=== What to produce ===
Update the material below by replacing "Which" with "What" wherever it appears and keeping everything else the same. Leave the pictures out of your answer.

=== Source data ===

::::::

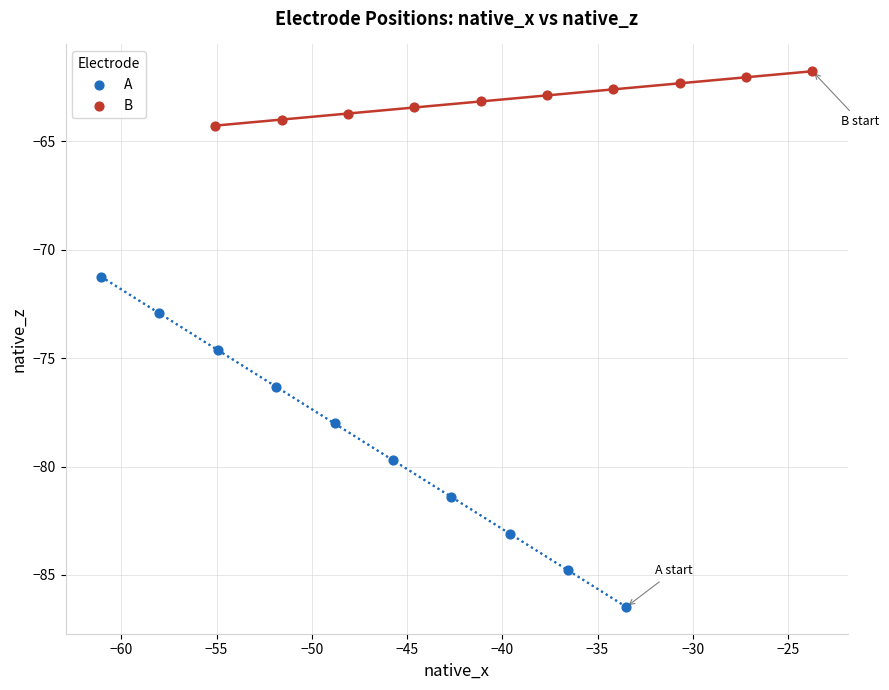

Which series reaches the minimum Y coordinate?

A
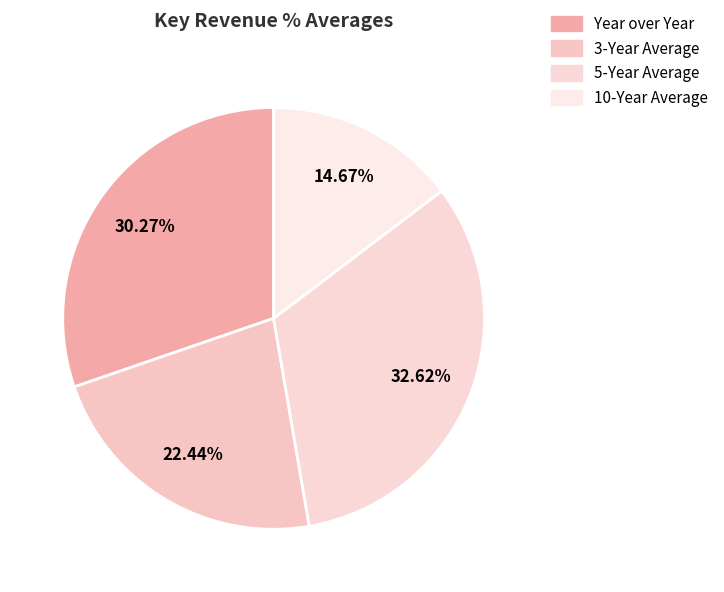

Which category has the smallest portion of the pie?

10-Year Average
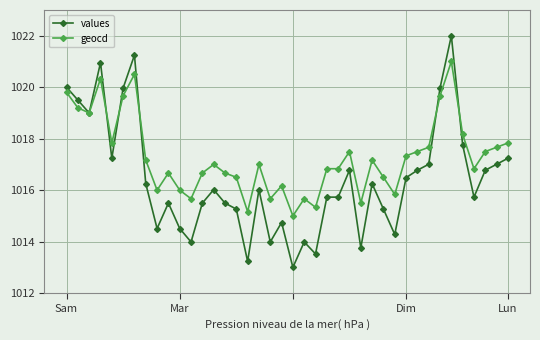

True or false: geocd and values cross at least once.

True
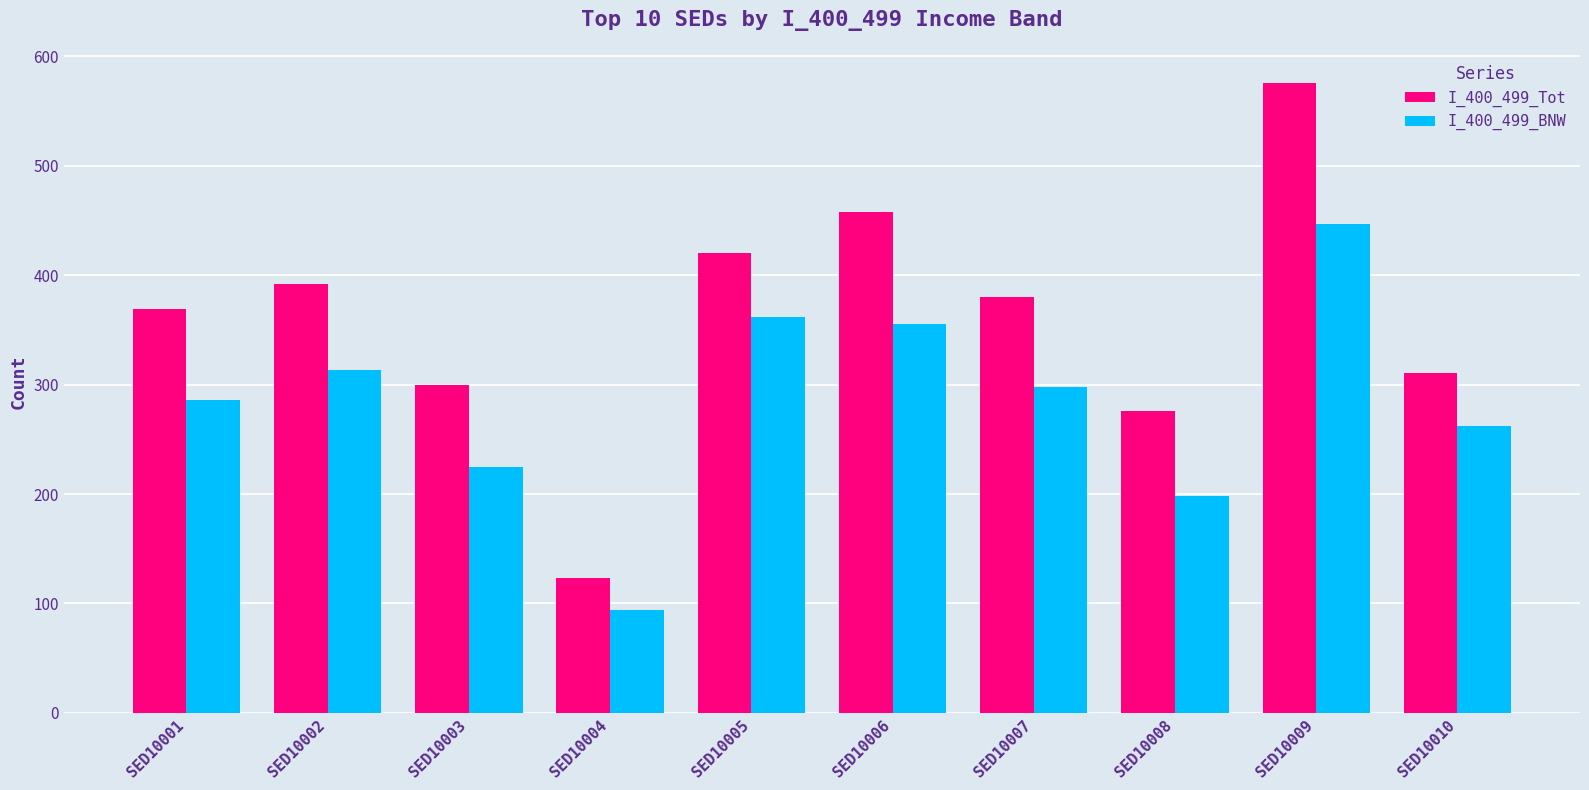

What is the sum of all I_400_499_Tot values?

3605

::::::

=== Worked solution ===
What series reaches the minimum Y coordinate?

A

What category has the smallest portion of the pie?

10-Year Average

True or false: geocd and values cross at least once.

True

What is the sum of all I_400_499_Tot values?

3605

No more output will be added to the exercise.